Required action >> Among the entries below, count the lines holding the string "resources". Respond with the number alone.

[Data extracted from a collection]
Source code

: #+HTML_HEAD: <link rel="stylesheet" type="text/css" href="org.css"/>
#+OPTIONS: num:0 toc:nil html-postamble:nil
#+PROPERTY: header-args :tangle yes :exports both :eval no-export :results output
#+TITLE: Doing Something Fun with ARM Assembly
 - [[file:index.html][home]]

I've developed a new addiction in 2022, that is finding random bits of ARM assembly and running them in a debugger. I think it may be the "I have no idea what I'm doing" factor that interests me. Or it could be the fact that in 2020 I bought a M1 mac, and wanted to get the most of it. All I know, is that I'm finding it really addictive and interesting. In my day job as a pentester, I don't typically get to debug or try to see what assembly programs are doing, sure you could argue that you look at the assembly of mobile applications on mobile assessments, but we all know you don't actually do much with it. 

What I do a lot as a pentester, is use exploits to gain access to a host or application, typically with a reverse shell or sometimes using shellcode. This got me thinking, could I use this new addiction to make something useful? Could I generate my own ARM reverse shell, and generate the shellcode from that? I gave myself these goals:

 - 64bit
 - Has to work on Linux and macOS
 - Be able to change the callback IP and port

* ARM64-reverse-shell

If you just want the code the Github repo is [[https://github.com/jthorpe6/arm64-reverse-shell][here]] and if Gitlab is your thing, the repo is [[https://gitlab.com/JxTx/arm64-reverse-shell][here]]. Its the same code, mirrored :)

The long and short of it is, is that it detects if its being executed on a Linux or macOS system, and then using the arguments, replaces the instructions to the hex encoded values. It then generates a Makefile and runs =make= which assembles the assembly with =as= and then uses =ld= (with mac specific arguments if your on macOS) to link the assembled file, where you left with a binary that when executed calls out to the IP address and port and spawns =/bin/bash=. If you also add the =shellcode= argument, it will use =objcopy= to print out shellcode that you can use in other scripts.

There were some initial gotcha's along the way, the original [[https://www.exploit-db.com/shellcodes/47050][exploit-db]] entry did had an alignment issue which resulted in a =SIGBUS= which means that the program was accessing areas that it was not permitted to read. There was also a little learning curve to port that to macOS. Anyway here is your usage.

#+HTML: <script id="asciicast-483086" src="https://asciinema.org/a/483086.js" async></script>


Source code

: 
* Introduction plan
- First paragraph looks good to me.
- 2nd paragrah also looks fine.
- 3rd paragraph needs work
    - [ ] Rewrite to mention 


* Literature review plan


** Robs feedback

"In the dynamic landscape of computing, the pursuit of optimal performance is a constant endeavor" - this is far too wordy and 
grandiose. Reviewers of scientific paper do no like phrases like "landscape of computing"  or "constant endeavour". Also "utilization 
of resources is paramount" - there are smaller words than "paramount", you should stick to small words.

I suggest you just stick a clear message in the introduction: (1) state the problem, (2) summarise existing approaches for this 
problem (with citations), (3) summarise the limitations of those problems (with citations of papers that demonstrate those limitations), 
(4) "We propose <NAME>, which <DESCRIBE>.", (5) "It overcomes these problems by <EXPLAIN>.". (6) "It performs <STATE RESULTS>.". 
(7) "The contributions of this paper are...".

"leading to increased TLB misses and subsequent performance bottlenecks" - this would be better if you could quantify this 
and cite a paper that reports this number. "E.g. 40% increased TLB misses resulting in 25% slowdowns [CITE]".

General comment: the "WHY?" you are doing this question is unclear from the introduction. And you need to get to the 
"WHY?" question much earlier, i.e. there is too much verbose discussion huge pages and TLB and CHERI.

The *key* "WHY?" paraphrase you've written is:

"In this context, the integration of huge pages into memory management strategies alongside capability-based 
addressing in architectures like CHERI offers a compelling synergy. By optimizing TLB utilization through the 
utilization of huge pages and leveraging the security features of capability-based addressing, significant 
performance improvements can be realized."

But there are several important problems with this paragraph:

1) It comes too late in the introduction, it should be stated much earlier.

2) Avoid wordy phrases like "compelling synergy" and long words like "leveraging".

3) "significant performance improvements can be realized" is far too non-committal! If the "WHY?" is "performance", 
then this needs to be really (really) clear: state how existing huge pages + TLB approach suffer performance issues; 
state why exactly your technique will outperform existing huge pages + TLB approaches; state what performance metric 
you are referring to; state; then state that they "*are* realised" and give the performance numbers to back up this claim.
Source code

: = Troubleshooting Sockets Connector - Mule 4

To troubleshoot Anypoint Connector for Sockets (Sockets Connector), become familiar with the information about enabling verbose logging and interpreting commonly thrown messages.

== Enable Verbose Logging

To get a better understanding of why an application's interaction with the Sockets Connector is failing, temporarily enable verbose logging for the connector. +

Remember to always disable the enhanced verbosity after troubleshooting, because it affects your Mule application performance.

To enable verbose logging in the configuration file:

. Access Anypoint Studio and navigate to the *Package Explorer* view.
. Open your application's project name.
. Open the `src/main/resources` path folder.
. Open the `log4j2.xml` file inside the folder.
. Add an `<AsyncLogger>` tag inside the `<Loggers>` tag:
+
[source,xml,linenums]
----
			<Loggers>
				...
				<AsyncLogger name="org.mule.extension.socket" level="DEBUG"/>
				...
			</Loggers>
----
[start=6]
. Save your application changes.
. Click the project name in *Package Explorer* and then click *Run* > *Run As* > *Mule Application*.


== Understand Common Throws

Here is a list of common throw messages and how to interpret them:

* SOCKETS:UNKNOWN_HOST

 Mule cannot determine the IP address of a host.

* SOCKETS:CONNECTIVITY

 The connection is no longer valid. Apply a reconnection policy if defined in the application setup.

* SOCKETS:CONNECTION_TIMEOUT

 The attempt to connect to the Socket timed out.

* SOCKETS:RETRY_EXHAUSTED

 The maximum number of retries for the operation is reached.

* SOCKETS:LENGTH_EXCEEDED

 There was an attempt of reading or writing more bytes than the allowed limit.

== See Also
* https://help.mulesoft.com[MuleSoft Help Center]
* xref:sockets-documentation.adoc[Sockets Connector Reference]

Expected answer >> 2